Quick comment for previous-poster Gerald A. DeLuca re. the Verdi Theatre. It later was known as the World—a Chinese movie theatre, and was demolished and replaced by an office building (circa 1980?) which housed a small modern Chinese movie theatre called the World, and preserved the former theatre’s neon vertical sign of Chinese characters.
Two murals on canvas salvaged from the Verdi/World were offered for sale ($$$$!)in the late 1990s by an antique store called Swallowtail, on Polk Street, not far from the Alhambra Theatre. These were of neoclassical female nudes, and of very high quality.

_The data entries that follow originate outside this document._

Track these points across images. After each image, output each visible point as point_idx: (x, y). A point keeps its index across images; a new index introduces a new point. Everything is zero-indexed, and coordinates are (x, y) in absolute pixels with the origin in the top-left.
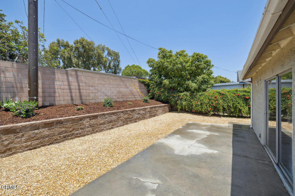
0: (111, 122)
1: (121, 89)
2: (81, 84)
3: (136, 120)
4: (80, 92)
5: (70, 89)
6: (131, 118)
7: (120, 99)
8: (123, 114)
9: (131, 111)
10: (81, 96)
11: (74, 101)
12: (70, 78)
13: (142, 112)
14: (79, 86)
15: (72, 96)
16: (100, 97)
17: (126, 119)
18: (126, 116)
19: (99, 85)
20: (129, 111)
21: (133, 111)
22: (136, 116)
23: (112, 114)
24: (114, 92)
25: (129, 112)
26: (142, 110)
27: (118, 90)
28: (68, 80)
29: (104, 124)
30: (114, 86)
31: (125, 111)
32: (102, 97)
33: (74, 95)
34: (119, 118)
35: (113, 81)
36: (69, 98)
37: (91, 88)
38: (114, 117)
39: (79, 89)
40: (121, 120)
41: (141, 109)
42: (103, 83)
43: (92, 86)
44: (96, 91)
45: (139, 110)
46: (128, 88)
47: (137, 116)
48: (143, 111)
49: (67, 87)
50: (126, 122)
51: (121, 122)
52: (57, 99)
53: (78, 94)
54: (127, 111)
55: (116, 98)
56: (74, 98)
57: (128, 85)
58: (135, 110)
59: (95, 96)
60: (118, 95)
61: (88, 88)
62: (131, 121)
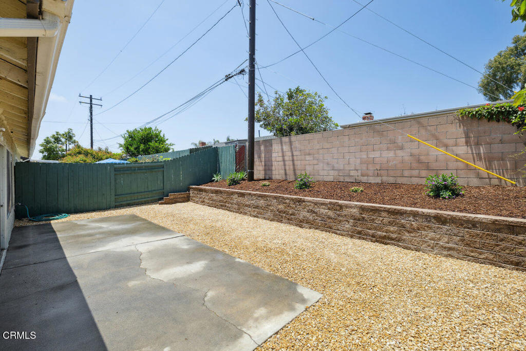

Information I received a few years ago (through Lido Cantarutti of Marin County) for a research project on Italian film exhibition in San Francisco said that during the 1930s and up until 1941, as the Milano Theatre, this site featured English language films during the day, but then during the evening, and even with shows at midnight, it presented Italian language films and plays. This would have ended with the start of the war, when Italian, German, and Japanese films were considered illegal enemy alien property and were confiscated and sequestered by the U. S. government. If anyone has information on the Verdi Theatre and Liberty Theatre on Broadway in North Beach which showed Italian films during that era, I would be glad to hear of it. The Green Street Theatre is supposed to have featured silent films from Italy. Also the Acme Theatre, at Stockton and Broadway is suppposed to have shown Italian films on a once-in-a-while basis.
The Pagoda Palace was a single-screen theater.
The Palace Theatre seated 1421 people.